=== Task goal ===
Please return all lines from the records below that include the string "Immunohistochemical".

Entries taken from a collection
+ + + + +
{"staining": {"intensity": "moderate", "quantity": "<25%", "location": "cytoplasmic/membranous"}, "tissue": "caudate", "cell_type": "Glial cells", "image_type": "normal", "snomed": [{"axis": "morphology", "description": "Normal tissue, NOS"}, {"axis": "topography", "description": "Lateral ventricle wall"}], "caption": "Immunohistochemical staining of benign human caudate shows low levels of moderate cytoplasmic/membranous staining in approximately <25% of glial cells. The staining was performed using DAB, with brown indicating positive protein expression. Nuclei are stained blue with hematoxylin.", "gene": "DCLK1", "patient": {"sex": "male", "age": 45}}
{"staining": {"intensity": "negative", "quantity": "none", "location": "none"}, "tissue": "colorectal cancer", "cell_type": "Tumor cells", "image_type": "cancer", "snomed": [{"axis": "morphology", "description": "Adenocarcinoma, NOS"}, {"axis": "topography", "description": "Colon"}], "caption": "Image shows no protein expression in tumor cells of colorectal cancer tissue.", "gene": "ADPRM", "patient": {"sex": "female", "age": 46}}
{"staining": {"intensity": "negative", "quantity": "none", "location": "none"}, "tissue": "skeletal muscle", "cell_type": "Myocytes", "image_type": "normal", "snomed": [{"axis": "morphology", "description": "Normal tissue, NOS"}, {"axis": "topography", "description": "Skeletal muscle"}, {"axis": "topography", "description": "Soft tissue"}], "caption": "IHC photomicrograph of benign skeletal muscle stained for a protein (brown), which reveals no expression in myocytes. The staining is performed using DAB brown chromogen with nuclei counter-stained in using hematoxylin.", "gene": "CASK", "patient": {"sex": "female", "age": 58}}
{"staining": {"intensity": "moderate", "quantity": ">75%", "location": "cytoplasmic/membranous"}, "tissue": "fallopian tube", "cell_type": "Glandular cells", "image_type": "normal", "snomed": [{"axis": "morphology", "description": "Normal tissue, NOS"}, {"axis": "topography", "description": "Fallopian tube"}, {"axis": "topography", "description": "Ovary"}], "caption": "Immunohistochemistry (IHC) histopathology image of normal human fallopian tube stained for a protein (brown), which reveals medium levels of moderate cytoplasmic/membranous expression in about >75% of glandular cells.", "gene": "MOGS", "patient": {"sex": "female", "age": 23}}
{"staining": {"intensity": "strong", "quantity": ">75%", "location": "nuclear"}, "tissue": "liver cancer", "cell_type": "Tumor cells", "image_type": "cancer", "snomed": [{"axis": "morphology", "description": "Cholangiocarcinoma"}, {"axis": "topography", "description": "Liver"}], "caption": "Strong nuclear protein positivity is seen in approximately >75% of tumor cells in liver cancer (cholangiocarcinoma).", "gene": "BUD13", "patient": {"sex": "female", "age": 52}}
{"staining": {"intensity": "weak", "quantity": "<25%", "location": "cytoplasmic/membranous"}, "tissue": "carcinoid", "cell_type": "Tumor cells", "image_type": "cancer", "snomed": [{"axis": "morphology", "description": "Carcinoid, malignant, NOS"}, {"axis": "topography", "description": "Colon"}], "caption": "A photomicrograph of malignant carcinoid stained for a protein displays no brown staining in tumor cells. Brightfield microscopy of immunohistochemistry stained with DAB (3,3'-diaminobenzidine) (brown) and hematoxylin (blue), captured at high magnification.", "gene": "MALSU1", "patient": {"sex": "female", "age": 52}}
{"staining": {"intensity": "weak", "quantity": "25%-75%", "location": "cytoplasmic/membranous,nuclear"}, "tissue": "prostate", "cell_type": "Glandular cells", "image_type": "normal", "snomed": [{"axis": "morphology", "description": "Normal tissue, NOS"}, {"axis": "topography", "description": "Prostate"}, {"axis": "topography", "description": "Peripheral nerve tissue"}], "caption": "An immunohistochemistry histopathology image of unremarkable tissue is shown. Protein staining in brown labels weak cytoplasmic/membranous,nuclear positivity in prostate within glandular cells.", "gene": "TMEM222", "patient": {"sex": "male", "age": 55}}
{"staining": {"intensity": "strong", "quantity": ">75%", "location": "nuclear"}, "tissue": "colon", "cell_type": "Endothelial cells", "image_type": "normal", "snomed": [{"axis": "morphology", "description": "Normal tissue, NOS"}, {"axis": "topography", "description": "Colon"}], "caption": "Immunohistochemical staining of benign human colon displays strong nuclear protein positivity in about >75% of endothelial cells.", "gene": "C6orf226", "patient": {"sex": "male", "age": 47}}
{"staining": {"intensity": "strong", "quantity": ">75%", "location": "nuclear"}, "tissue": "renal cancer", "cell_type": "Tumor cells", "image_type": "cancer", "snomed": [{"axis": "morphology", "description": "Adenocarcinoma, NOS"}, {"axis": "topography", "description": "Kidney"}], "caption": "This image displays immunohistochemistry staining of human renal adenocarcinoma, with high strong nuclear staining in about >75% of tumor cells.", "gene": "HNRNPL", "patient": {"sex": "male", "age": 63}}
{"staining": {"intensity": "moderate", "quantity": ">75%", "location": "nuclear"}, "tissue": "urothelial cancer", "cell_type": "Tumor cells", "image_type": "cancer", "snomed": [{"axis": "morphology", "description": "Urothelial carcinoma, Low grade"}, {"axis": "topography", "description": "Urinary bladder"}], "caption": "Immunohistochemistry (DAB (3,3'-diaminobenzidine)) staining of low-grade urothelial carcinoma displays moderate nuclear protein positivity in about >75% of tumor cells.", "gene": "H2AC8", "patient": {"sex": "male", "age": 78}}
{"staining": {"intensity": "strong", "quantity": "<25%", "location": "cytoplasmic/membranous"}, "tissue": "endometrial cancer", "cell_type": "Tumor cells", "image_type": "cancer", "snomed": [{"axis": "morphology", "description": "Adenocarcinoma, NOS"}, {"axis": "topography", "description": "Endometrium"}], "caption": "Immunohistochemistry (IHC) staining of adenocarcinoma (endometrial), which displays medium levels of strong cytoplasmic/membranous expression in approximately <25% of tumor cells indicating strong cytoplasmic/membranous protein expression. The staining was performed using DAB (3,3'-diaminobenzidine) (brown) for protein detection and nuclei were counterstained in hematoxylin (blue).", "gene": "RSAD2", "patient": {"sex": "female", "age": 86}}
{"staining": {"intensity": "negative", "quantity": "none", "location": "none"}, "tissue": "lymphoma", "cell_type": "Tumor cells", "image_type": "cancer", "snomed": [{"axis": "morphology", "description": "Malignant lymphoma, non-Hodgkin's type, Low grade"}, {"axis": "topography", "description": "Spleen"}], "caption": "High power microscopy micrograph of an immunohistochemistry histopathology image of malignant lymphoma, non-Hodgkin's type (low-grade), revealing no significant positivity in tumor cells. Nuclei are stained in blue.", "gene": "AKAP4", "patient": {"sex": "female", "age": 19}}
+ + + + +
=== Answer box ===
{"staining": {"intensity": "moderate", "quantity": "<25%", "location": "cytoplasmic/membranous"}, "tissue": "caudate", "cell_type": "Glial cells", "image_type": "normal", "snomed": [{"axis": "morphology", "description": "Normal tissue, NOS"}, {"axis": "topography", "description": "Lateral ventricle wall"}], "caption": "Immunohistochemical staining of benign human caudate shows low levels of moderate cytoplasmic/membranous staining in approximately <25% of glial cells. The staining was performed using DAB, with brown indicating positive protein expression. Nuclei are stained blue with hematoxylin.", "gene": "DCLK1", "patient": {"sex": "male", "age": 45}}
{"staining": {"intensity": "strong", "quantity": ">75%", "location": "nuclear"}, "tissue": "colon", "cell_type": "Endothelial cells", "image_type": "normal", "snomed": [{"axis": "morphology", "description": "Normal tissue, NOS"}, {"axis": "topography", "description": "Colon"}], "caption": "Immunohistochemical staining of benign human colon displays strong nuclear protein positivity in about >75% of endothelial cells.", "gene": "C6orf226", "patient": {"sex": "male", "age": 47}}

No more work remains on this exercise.